# Material to process:
════════════════════
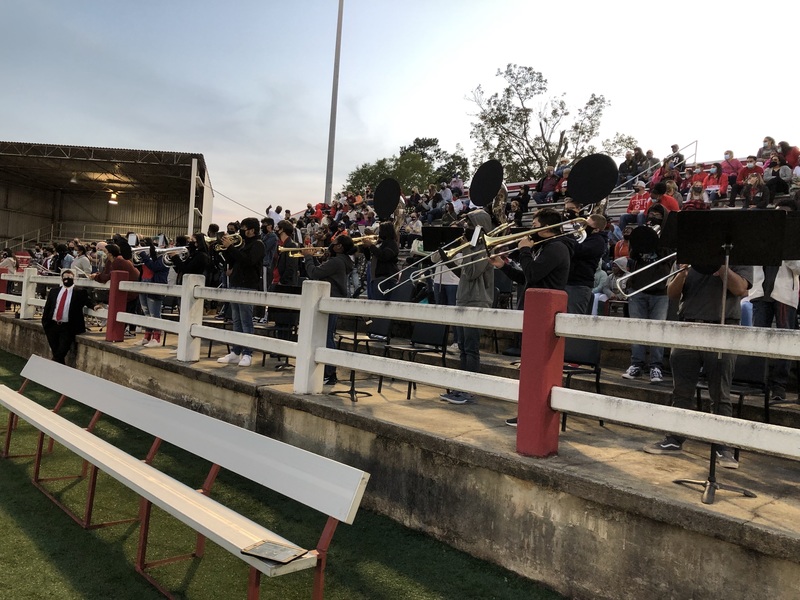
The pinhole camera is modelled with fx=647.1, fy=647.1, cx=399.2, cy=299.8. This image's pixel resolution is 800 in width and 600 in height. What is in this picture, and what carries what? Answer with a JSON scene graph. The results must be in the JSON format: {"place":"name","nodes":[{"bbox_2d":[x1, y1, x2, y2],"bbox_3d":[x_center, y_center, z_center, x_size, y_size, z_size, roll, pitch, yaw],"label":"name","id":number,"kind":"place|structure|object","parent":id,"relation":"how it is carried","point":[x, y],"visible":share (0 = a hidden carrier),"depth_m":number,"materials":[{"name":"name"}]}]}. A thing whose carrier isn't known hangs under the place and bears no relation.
{"place":"outdoors","nodes":[
{"label":"outdoors","id":0,"kind":"place"},
{"bbox_2d":[0,140,214,254],"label":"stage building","id":1,"kind":"structure","parent":0,"point":[148,224],"visible":0.77,"materials":[{"name":"metal"}]},
{"bbox_2d":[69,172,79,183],"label":"ceiling lamp","id":2,"kind":"object","parent":1,"relation":"hanging from","point":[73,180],"visible":0.96,"depth_m":29.68,"materials":[{"name":"white"}]},
{"bbox_2d":[108,190,118,204],"bbox_3d":[-14.180,-5.127,32.167,0.618,0.694,0.631,2,2,-43],"label":"lamp","id":3,"kind":"object","parent":1,"relation":"hanging from","point":[113,200],"visible":0.86,"depth_m":31.98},
{"bbox_2d":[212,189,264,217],"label":"cable","id":4,"kind":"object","parent":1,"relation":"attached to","point":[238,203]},
{"bbox_2d":[0,347,570,599],"label":"lawn","id":5,"kind":"structure","parent":0,"point":[5,474],"materials":[{"name":"green plant"}]},
{"bbox_2d":[42,269,90,364],"bbox_3d":[-5.049,0.338,9.774,0.734,1.539,0.627,3,1,-7],"label":"man","id":6,"kind":"object","parent":5,"relation":"on","point":[70,284],"visible":0.9,"depth_m":9.67},
{"bbox_2d":[0,354,365,599],"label":"bench","id":7,"kind":"object","parent":5,"relation":"on","point":[48,415],"visible":0.99,"depth_m":3.88,"materials":[{"name":"wood"}]},
{"bbox_2d":[240,540,306,563],"bbox_3d":[-0.566,1.130,2.899,0.198,0.025,0.246,2,2,-43],"label":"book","id":8,"kind":"object","parent":7,"relation":"on","point":[265,548],"visible":0.99,"depth_m":2.89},
{"bbox_2d":[0,0,799,230],"label":"sky","id":9,"kind":"structure","parent":0,"point":[658,145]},
{"bbox_2d":[1,305,799,599],"label":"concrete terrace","id":10,"kind":"structure","parent":0,"point":[749,525],"materials":[{"name":"concrete"}]},
{"bbox_2d":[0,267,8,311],"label":"red post","id":11,"kind":"object","parent":10,"relation":"on","point":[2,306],"visible":0.63,"depth_m":14.58,"materials":[{"name":"red paint"}]},
{"bbox_2d":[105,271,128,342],"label":"red post","id":12,"kind":"object","parent":10,"relation":"on","point":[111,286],"visible":0.8,"depth_m":9.82,"materials":[{"name":"red"}]},
{"bbox_2d":[96,242,139,333],"bbox_3d":[-4.409,-0.181,10.152,0.670,1.460,0.661,2,2,-43],"label":"person","id":13,"kind":"object","parent":10,"relation":"on","point":[131,269],"visible":0.45,"depth_m":10.05},
{"bbox_2d":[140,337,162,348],"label":"shoes","id":14,"kind":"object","parent":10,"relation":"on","point":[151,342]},
{"bbox_2d":[138,239,170,345],"bbox_3d":[-3.708,-0.174,9.804,0.646,1.661,0.659,2,2,-43],"label":"person","id":15,"kind":"object","parent":10,"relation":"on","point":[156,310],"visible":0.52,"depth_m":9.70},
{"bbox_2d":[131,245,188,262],"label":"trumpet","id":16,"kind":"object","parent":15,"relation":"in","point":[176,251],"visible":0.75,"depth_m":9.56,"materials":[{"name":"silver metal"}]},
{"bbox_2d":[200,315,231,355],"bbox_3d":[-2.608,0.440,9.334,0.557,0.887,0.576,2,2,-43],"label":"chair","id":17,"kind":"object","parent":10,"relation":"on","point":[226,321],"visible":0.39,"depth_m":9.18,"materials":[{"name":"black"}]},
{"bbox_2d":[215,219,265,366],"bbox_3d":[-1.957,-0.115,8.028,0.661,1.762,0.600,4,1,27],"label":"man","id":18,"kind":"object","parent":10,"relation":"on","point":[252,252],"visible":0.85,"depth_m":7.91},
{"bbox_2d":[206,232,243,250],"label":"trumpet","id":19,"kind":"object","parent":18,"relation":"in","point":[221,249],"visible":0.67,"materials":[{"name":"gold metal"}]},
{"bbox_2d":[262,299,298,366],"bbox_3d":[-1.506,0.420,8.223,0.532,0.934,0.531,2,2,-43],"label":"chair","id":20,"kind":"object","parent":10,"relation":"on","point":[292,318],"visible":0.58,"depth_m":8.28,"materials":[{"name":"black"}]},
{"bbox_2d":[272,221,300,337],"bbox_3d":[-1.601,-0.266,9.126,0.585,1.698,0.596,2,2,-43],"label":"person","id":21,"kind":"object","parent":10,"relation":"on","point":[287,226],"visible":0.66,"depth_m":8.98},
{"bbox_2d":[304,234,353,386],"bbox_3d":[-0.819,0.092,7.097,0.607,1.613,0.662,2,2,-43],"label":"man","id":22,"kind":"object","parent":10,"relation":"on","point":[332,263],"visible":0.61,"depth_m":6.97},
{"bbox_2d":[278,245,327,258],"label":"trumpet","id":23,"kind":"object","parent":22,"relation":"in","point":[287,249],"visible":0.69,"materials":[{"name":"gold metal"}]},
{"bbox_2d":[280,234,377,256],"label":"trumpet","id":24,"kind":"object","parent":22,"relation":"in","point":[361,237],"visible":0.69,"depth_m":8.01,"materials":[{"name":"gold metal"}]},
{"bbox_2d":[332,318,373,401],"bbox_3d":[-0.421,0.273,6.292,0.517,1.357,0.521,2,2,-43],"label":"music stand","id":25,"kind":"object","parent":10,"relation":"on","point":[351,394],"visible":0.58,"depth_m":6.27,"materials":[{"name":"black metal"}]},
{"bbox_2d":[336,317,391,352],"bbox_3d":[-0.400,0.511,7.979,0.555,0.861,0.566,2,2,-43],"label":"chair","id":26,"kind":"object","parent":10,"relation":"on","point":[388,323],"visible":0.53,"depth_m":7.93,"materials":[{"name":"black"}]},
{"bbox_2d":[1,263,798,462],"bbox_3d":[-1.496,0.249,6.751,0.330,1.128,12.147,2,2,-43],"label":"white fence","id":27,"kind":"object","parent":10,"relation":"on","point":[118,320],"visible":0.93,"depth_m":4.62,"materials":[{"name":"white wood"}]},
{"bbox_2d":[381,321,448,398],"bbox_3d":[0.171,0.572,6.786,0.565,0.903,0.563,2,2,-43],"label":"chair","id":28,"kind":"object","parent":10,"relation":"on","point":[444,335],"visible":0.62,"depth_m":6.81,"materials":[{"name":"black"}]},
{"bbox_2d":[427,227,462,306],"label":"person","id":29,"kind":"object","parent":10,"relation":"on","point":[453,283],"visible":0.41,"depth_m":8.13},
{"bbox_2d":[439,210,494,404],"bbox_3d":[0.683,0.026,6.266,0.672,1.819,0.683,2,2,-43],"label":"person","id":30,"kind":"object","parent":10,"relation":"on","point":[477,284],"visible":0.68,"depth_m":6.13},
{"bbox_2d":[385,228,495,294],"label":"trombone","id":31,"kind":"object","parent":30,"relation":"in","point":[400,273],"visible":0.77,"depth_m":6.34,"materials":[{"name":"silver metal"}]},
{"bbox_2d":[492,208,572,426],"bbox_3d":[1.076,0.109,5.258,0.590,1.668,0.717,2,2,-43],"label":"man","id":32,"kind":"object","parent":10,"relation":"on","point":[542,264],"visible":0.62,"depth_m":5.10},
{"bbox_2d":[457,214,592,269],"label":"trombone","id":33,"kind":"object","parent":32,"relation":"in","point":[539,229],"visible":0.81,"depth_m":5.33,"materials":[{"name":"gold metal"}]},
{"bbox_2d":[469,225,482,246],"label":"sheet music","id":34,"kind":"object","parent":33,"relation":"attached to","point":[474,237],"visible":0.76,"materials":[{"name":"white paper"}]},
{"bbox_2d":[296,144,799,320],"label":"grandstand","id":35,"kind":"object","parent":10,"relation":"on","point":[621,204],"visible":0.18,"depth_m":11.73},
{"bbox_2d":[266,204,282,223],"bbox_3d":[-3.857,-2.396,20.087,0.488,1.148,0.605,2,2,-43],"label":"person","id":36,"kind":"object","parent":35,"relation":"on","point":[279,215],"visible":0.51,"depth_m":19.96},
{"bbox_2d":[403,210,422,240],"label":"person","id":37,"kind":"object","parent":35,"relation":"on","point":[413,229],"visible":0.69,"depth_m":13.89},
{"bbox_2d":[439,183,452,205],"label":"person","id":38,"kind":"object","parent":35,"relation":"on","point":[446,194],"visible":0.61,"depth_m":16.83},
{"bbox_2d":[512,185,530,218],"bbox_3d":[2.607,-1.977,13.914,0.466,0.974,0.475,2,2,-43],"label":"person","id":39,"kind":"object","parent":35,"relation":"on","point":[522,197],"visible":0.82,"depth_m":13.84},
{"bbox_2d":[536,166,558,200],"bbox_3d":[3.512,-2.636,15.263,0.496,0.964,0.567,2,2,-43],"label":"person","id":40,"kind":"object","parent":35,"relation":"on","point":[547,187],"visible":0.87,"depth_m":15.14},
{"bbox_2d":[593,256,625,314],"bbox_3d":[2.744,-0.122,8.461,0.553,0.966,0.586,2,2,-43],"label":"person","id":41,"kind":"object","parent":35,"relation":"on","point":[603,294],"visible":0.47,"depth_m":8.39},
{"bbox_2d":[618,149,640,182],"bbox_3d":[5.866,-3.272,16.511,0.548,1.079,0.624,2,2,-43],"label":"person","id":42,"kind":"object","parent":35,"relation":"on","point":[625,170],"visible":0.78,"depth_m":16.42},
{"bbox_2d":[624,182,651,222],"bbox_3d":[4.266,-1.612,11.449,0.523,0.897,0.556,2,2,-43],"label":"person","id":43,"kind":"object","parent":35,"relation":"on","point":[641,204],"visible":0.68,"depth_m":11.38},
{"bbox_2d":[641,150,658,174],"bbox_3d":[6.365,-3.301,16.596,0.537,1.026,0.599,2,2,-43],"label":"person","id":44,"kind":"object","parent":35,"relation":"on","point":[651,158],"visible":0.59,"depth_m":16.50},
{"bbox_2d":[620,141,697,188],"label":"handrail","id":45,"kind":"object","parent":35,"relation":"attached to","point":[696,142],"visible":0.43,"depth_m":17.14,"materials":[{"name":"metal"}]},
{"bbox_2d":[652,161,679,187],"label":"person","id":46,"kind":"object","parent":35,"relation":"on","point":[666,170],"visible":0.6,"depth_m":13.96},
{"bbox_2d":[652,182,681,211],"bbox_3d":[4.137,-1.364,10.114,0.476,0.879,0.517,2,2,-43],"label":"person","id":47,"kind":"object","parent":35,"relation":"on","point":[668,204],"visible":0.5,"depth_m":10.04},
{"bbox_2d":[667,143,684,168],"bbox_3d":[6.575,-3.259,15.562,0.502,0.973,0.593,2,2,-43],"label":"person","id":48,"kind":"object","parent":35,"relation":"on","point":[673,148],"visible":0.56,"depth_m":15.46},
{"bbox_2d":[684,182,710,209],"bbox_3d":[4.954,-1.579,10.812,0.443,0.786,0.452,2,2,-43],"label":"person","id":49,"kind":"object","parent":35,"relation":"on","point":[694,197],"visible":0.54,"depth_m":10.77},
{"bbox_2d":[689,164,707,189],"bbox_3d":[6.145,-2.360,13.290,0.475,0.796,0.497,2,2,-43],"label":"person","id":50,"kind":"object","parent":35,"relation":"on","point":[699,175],"visible":0.51,"depth_m":13.22},
{"bbox_2d":[702,164,727,198],"bbox_3d":[6.231,-2.223,12.783,0.513,0.847,0.521,2,2,-43],"label":"person","id":51,"kind":"object","parent":35,"relation":"on","point":[722,182],"visible":0.74,"depth_m":12.72},
{"bbox_2d":[719,149,739,177],"bbox_3d":[6.877,-2.665,13.506,0.499,0.877,0.582,2,2,-43],"label":"person","id":52,"kind":"object","parent":35,"relation":"on","point":[727,152],"visible":0.55,"depth_m":13.43},
{"bbox_2d":[738,155,764,181],"bbox_3d":[6.864,-2.384,12.622,0.476,0.817,0.541,2,2,-43],"label":"person","id":53,"kind":"object","parent":35,"relation":"on","point":[744,172],"visible":0.57,"depth_m":12.57},
{"bbox_2d":[741,172,769,208],"bbox_3d":[5.888,-1.706,10.704,0.477,0.802,0.455,2,2,-43],"label":"person","id":54,"kind":"object","parent":35,"relation":"on","point":[761,187],"visible":0.79,"depth_m":10.66},
{"bbox_2d":[757,136,776,159],"bbox_3d":[8.064,-3.170,14.209,0.455,0.814,0.473,2,2,-43],"label":"person","id":55,"kind":"object","parent":35,"relation":"on","point":[764,147],"visible":0.59,"depth_m":14.17},
{"bbox_2d":[765,158,788,198],"bbox_3d":[6.924,-2.141,11.895,0.473,0.920,0.468,2,2,-43],"label":"person","id":56,"kind":"object","parent":35,"relation":"on","point":[777,189],"visible":0.74,"depth_m":11.81},
{"bbox_2d":[780,141,798,168],"bbox_3d":[7.957,-2.776,13.143,0.475,0.894,0.497,2,2,-43],"label":"person","id":57,"kind":"object","parent":35,"relation":"on","point":[789,148],"visible":0.63,"depth_m":13.07},
{"bbox_2d":[561,336,604,428],"bbox_3d":[1.444,0.677,5.652,0.549,0.873,0.532,2,2,-43],"label":"chair","id":58,"kind":"object","parent":10,"relation":"on","point":[593,362],"visible":0.36,"depth_m":5.68,"materials":[{"name":"black plastic"}]},
{"bbox_2d":[566,210,608,315],"bbox_3d":[1.947,-0.265,7.069,0.631,1.424,0.624,2,2,-43],"label":"man","id":59,"kind":"object","parent":10,"relation":"on","point":[595,246],"visible":0.62,"depth_m":6.91},
{"bbox_2d":[566,153,618,204],"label":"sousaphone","id":60,"kind":"object","parent":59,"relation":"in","point":[603,194],"visible":0.91,"depth_m":7.42,"materials":[{"name":"black fabric"}]},
{"bbox_2d":[620,219,671,381],"bbox_3d":[2.664,-0.088,6.783,0.672,1.778,0.678,2,2,-43],"label":"person","id":61,"kind":"object","parent":10,"relation":"on","point":[633,311],"visible":0.6,"depth_m":6.70},
{"bbox_2d":[628,225,660,257],"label":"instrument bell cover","id":62,"kind":"object","parent":61,"relation":"in","point":[648,234],"visible":0.81,"depth_m":6.57,"materials":[{"name":"black"}]},
{"bbox_2d":[644,257,755,464],"bbox_3d":[2.045,0.190,4.337,0.619,1.707,0.699,2,2,-43],"label":"man","id":63,"kind":"object","parent":10,"relation":"on","point":[709,291],"visible":0.51,"depth_m":4.24},
{"bbox_2d":[614,251,685,297],"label":"trombone","id":64,"kind":"object","parent":63,"relation":"in","point":[669,256],"visible":0.57,"depth_m":4.57,"materials":[{"name":"silver metal"}]},
{"bbox_2d":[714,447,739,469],"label":"shoe","id":65,"kind":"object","parent":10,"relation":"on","point":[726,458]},
{"bbox_2d":[668,209,788,504],"bbox_3d":[1.823,0.291,3.689,0.611,1.687,0.615,2,2,-43],"label":"music stand","id":66,"kind":"object","parent":10,"relation":"on","point":[696,261],"visible":0.96,"depth_m":3.68,"materials":[{"name":"black metal"}]},
{"bbox_2d":[694,354,770,424],"bbox_3d":[2.694,0.735,5.239,0.550,0.830,0.511,2,2,-43],"label":"chair","id":67,"kind":"object","parent":10,"relation":"on","point":[751,362],"visible":0.44,"depth_m":5.24,"materials":[{"name":"black"}]},
{"bbox_2d":[748,204,799,400],"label":"person","id":68,"kind":"object","parent":10,"relation":"on","point":[767,279],"visible":0.46,"depth_m":5.71},
{"bbox_2d":[469,160,503,207],"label":"sousaphone","id":69,"kind":"object","parent":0,"point":[477,197],"visible":0.9,"depth_m":8.23,"materials":[{"name":"black fabric"}]},
{"bbox_2d":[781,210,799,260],"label":"music stand","id":70,"kind":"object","parent":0,"point":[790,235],"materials":[{"name":"black metal"}]},
{"label":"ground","id":71,"kind":"structure","parent":0},
{"bbox_2d":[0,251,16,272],"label":"person","id":72,"kind":"object","parent":71,"relation":"on","point":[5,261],"visible":0.49,"depth_m":15.77},
{"bbox_2d":[51,242,68,272],"bbox_3d":[-7.932,-0.648,15.100,0.556,1.444,0.530,4,1,29],"label":"person","id":73,"kind":"object","parent":71,"relation":"on","point":[58,263],"visible":0.45,"depth_m":14.98},
{"bbox_2d":[71,245,92,277],"bbox_3d":[-6.514,-0.566,13.118,0.608,1.182,0.609,2,2,-43],"label":"person","id":74,"kind":"object","parent":71,"relation":"on","point":[80,261],"visible":0.52,"depth_m":13.03},
{"bbox_2d":[169,233,211,282],"bbox_3d":[-3.040,-0.372,9.419,0.602,1.278,0.591,2,2,-43],"label":"person","id":75,"kind":"object","parent":71,"relation":"on","point":[194,268],"visible":0.53,"depth_m":9.31},
{"bbox_2d":[261,220,277,286],"bbox_3d":[-2.107,-0.560,10.203,0.540,1.426,0.544,2,2,-43],"label":"person","id":76,"kind":"object","parent":71,"relation":"on","point":[270,239],"visible":0.53,"depth_m":10.11},
{"bbox_2d":[325,0,343,202],"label":"light pole","id":77,"kind":"object","parent":71,"relation":"on","point":[328,172],"visible":0.71,"depth_m":25.23,"materials":[{"name":"grey metal"}]},
{"bbox_2d":[366,221,400,301],"bbox_3d":[-0.262,-0.464,9.355,0.629,1.390,0.630,2,2,-43],"label":"person","id":78,"kind":"object","parent":71,"relation":"on","point":[391,252],"visible":0.69,"depth_m":9.23},
{"bbox_2d":[373,177,400,219],"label":"sousaphone","id":79,"kind":"object","parent":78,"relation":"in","point":[385,202],"visible":0.9,"depth_m":10.33,"materials":[{"name":"black fabric"}]},
{"bbox_2d":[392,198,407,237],"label":"tuba","id":80,"kind":"object","parent":78,"relation":"in","point":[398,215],"visible":0.53,"depth_m":11.10,"materials":[{"name":"metal"}]},
{"bbox_2d":[344,136,470,196],"label":"tree","id":81,"kind":"object","parent":71,"relation":"on","point":[433,145],"visible":0.55,"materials":[{"name":"green plant"}]},
{"bbox_2d":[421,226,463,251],"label":"music stand","id":82,"kind":"object","parent":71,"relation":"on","point":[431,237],"visible":0.58,"depth_m":7.45,"materials":[{"name":"black metal"}]},
{"bbox_2d":[466,63,632,180],"bbox_3d":[8.022,-6.517,36.940,9.029,13.255,9.259,2,2,-43],"label":"tree","id":83,"kind":"object","parent":71,"relation":"on","point":[595,100],"visible":0.8,"depth_m":35.73,"materials":[{"name":"plant"}]}
]}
════════════════════
# What to work on:
Go through the listing and copy each line that includes the string "green".

# Result of the exercise:
{"bbox_2d":[0,347,570,599],"label":"lawn","id":5,"kind":"structure","parent":0,"point":[5,474],"materials":[{"name":"green plant"}]},
{"bbox_2d":[344,136,470,196],"label":"tree","id":81,"kind":"object","parent":71,"relation":"on","point":[433,145],"visible":0.55,"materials":[{"name":"green plant"}]},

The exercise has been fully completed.